Could you recast everything in the records from the line containing "19: (421, 92)" down through the line containing "37: (624, 551)", both ends included, as a numbered list with blank lines dropped? Leave out all other lines.

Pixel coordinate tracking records
★ ★ ★ ★
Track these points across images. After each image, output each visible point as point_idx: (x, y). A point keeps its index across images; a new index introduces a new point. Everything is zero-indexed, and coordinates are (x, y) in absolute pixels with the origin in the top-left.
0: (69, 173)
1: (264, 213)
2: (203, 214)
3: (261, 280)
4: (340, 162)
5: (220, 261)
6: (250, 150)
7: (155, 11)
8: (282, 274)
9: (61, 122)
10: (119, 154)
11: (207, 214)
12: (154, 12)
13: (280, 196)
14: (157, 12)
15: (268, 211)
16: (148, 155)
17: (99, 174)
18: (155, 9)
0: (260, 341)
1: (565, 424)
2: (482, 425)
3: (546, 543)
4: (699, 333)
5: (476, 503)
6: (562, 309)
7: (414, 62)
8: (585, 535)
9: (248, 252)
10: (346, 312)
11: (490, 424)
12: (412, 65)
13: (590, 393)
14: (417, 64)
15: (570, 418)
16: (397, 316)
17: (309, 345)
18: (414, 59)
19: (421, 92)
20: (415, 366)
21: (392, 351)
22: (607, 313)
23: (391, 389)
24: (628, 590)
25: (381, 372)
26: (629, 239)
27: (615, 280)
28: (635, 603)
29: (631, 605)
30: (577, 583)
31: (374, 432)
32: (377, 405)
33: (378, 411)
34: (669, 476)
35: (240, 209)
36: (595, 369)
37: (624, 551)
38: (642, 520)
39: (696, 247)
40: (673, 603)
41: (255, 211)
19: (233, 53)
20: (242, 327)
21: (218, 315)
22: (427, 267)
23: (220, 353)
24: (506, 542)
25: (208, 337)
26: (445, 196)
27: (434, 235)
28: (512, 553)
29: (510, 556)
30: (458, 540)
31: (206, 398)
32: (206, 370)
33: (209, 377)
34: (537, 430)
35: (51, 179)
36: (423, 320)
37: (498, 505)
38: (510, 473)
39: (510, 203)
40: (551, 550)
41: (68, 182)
★ ★ ★ ★
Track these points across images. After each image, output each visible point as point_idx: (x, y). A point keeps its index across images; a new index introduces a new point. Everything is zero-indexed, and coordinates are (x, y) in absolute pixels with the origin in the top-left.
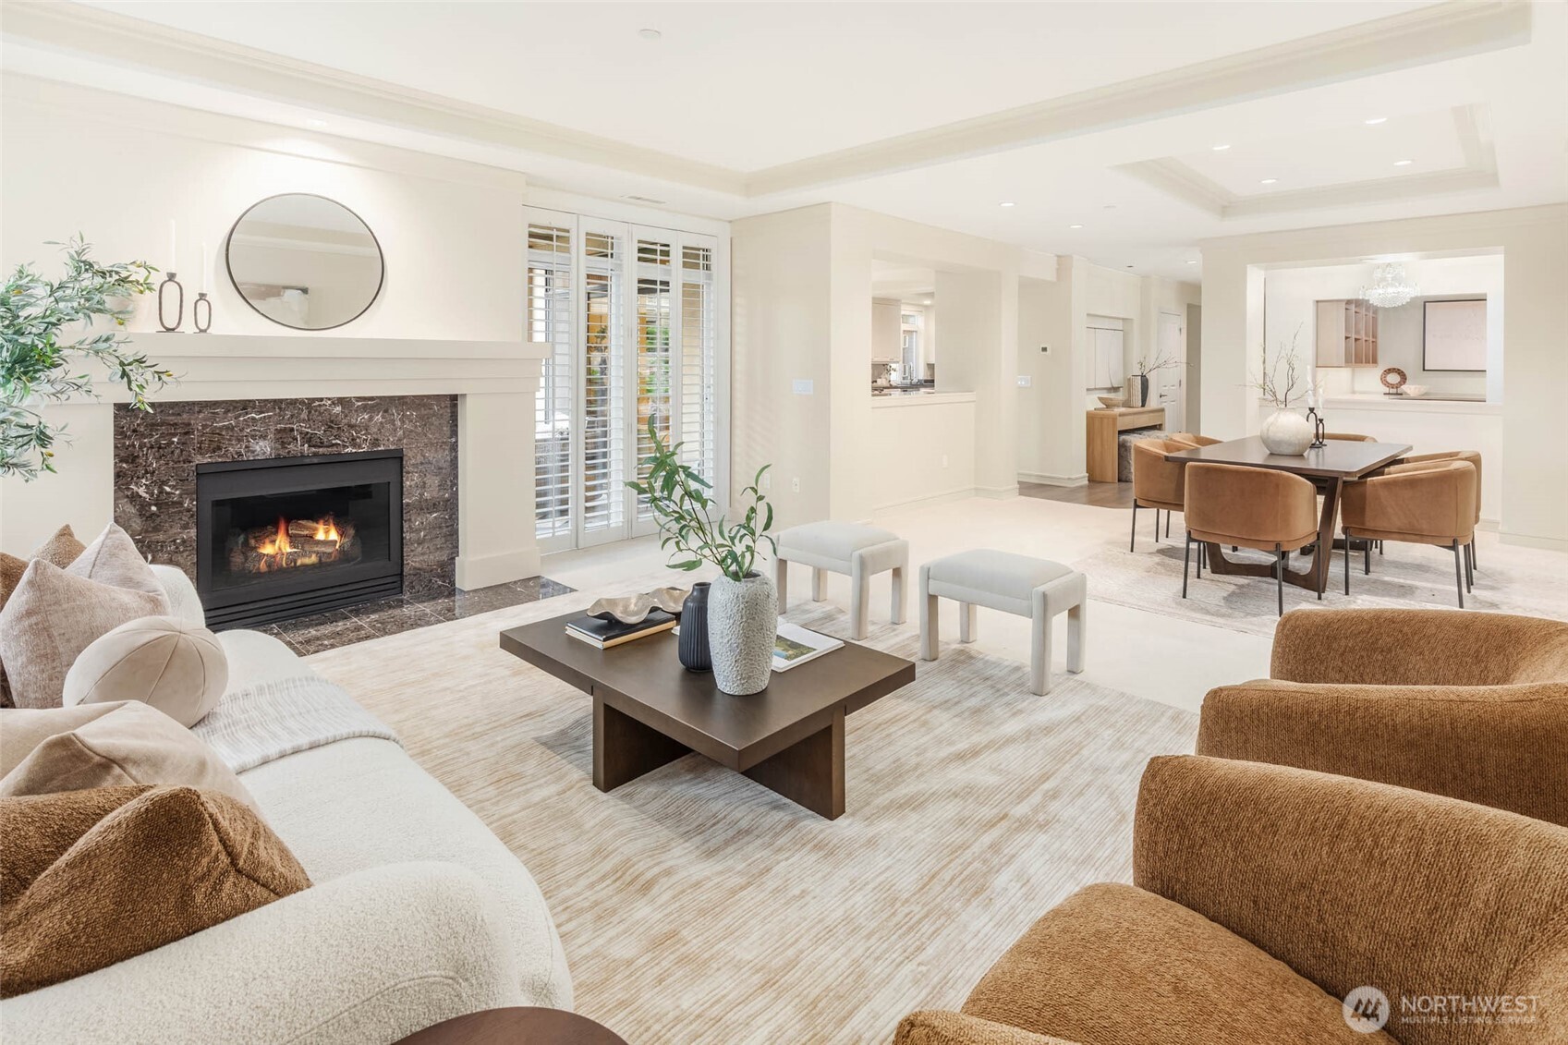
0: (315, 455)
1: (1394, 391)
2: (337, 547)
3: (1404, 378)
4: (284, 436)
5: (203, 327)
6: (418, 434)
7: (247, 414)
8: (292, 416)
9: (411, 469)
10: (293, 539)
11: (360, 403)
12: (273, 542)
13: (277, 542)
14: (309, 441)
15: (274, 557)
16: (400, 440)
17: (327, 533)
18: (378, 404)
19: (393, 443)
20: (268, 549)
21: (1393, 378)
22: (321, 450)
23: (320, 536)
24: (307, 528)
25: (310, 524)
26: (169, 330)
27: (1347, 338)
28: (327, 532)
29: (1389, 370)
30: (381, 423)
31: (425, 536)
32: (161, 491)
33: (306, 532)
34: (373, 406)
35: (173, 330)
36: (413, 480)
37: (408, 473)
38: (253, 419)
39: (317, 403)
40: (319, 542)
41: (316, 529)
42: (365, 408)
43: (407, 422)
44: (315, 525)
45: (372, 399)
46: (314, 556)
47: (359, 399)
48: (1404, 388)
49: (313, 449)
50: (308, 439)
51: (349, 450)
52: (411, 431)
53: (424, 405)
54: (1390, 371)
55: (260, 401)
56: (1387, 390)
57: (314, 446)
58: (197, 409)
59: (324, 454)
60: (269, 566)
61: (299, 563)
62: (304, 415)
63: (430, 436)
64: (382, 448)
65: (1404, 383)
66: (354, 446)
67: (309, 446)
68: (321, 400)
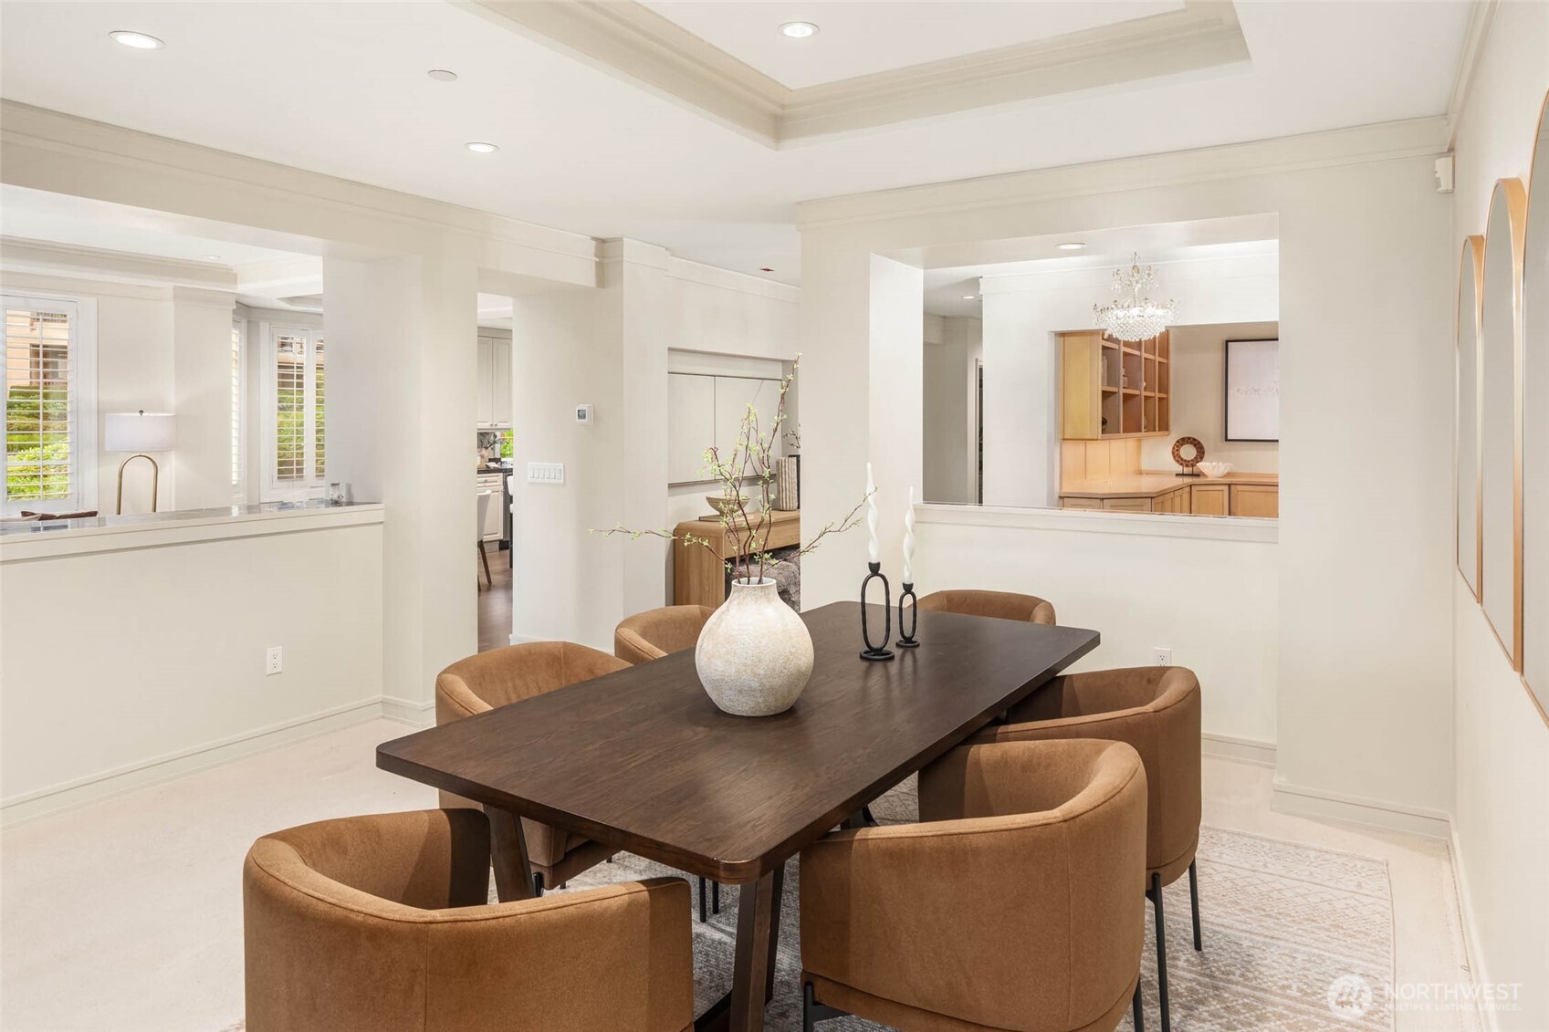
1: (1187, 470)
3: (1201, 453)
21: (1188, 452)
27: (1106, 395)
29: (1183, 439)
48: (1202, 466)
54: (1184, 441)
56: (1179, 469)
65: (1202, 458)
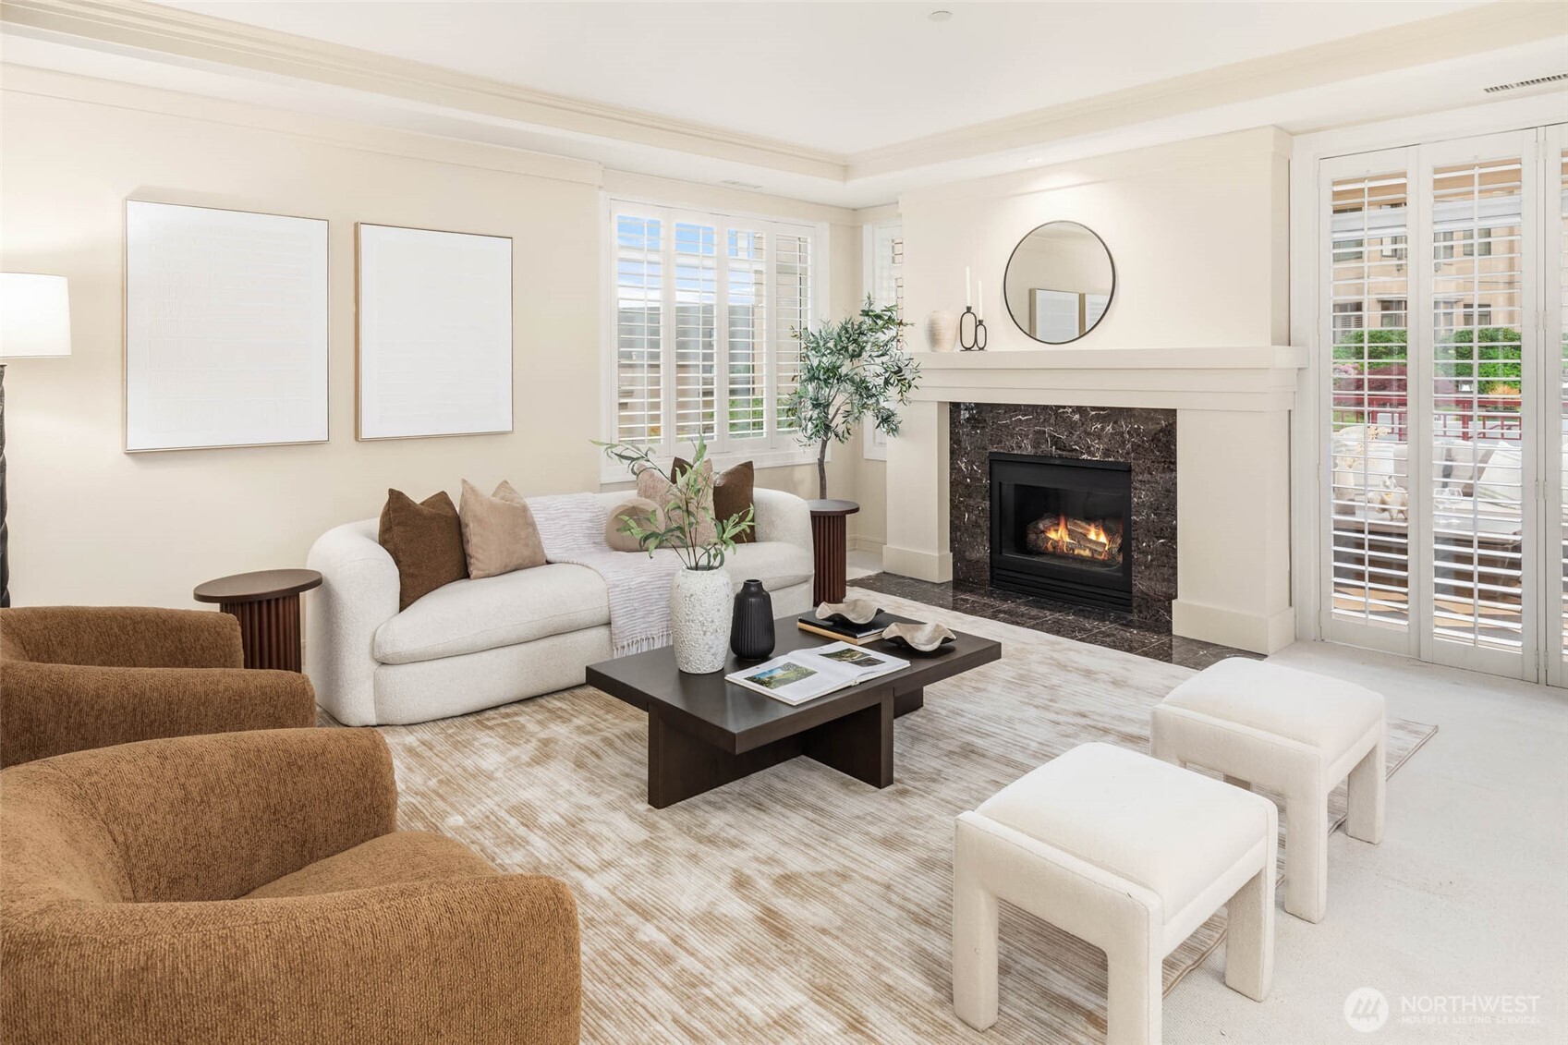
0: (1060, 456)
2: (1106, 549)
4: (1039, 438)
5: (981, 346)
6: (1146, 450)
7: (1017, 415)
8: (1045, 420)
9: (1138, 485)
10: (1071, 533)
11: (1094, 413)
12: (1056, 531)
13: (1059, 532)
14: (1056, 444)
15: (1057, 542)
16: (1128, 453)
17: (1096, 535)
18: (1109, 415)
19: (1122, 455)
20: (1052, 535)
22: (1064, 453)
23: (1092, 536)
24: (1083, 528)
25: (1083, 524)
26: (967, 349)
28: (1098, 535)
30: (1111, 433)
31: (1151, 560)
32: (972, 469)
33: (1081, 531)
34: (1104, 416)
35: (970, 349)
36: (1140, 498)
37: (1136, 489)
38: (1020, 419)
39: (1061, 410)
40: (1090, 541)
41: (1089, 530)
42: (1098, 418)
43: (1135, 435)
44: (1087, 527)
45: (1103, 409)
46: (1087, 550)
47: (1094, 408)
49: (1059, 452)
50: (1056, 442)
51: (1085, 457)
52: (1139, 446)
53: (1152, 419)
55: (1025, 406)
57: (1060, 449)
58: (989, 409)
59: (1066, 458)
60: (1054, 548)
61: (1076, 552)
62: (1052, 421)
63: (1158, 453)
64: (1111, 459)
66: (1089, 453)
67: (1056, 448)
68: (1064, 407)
★ ★ ★ ★
◆ Exercise response ◆
1. 19: (421, 92)
2. 20: (415, 366)
3. 21: (392, 351)
4. 22: (607, 313)
5. 23: (391, 389)
6. 24: (628, 590)
7. 25: (381, 372)
8. 26: (629, 239)
9. 27: (615, 280)
10. 28: (635, 603)
11. 29: (631, 605)
12. 30: (577, 583)
13. 31: (374, 432)
14. 32: (377, 405)
15. 33: (378, 411)
16. 34: (669, 476)
17. 35: (240, 209)
18. 36: (595, 369)
19. 37: (624, 551)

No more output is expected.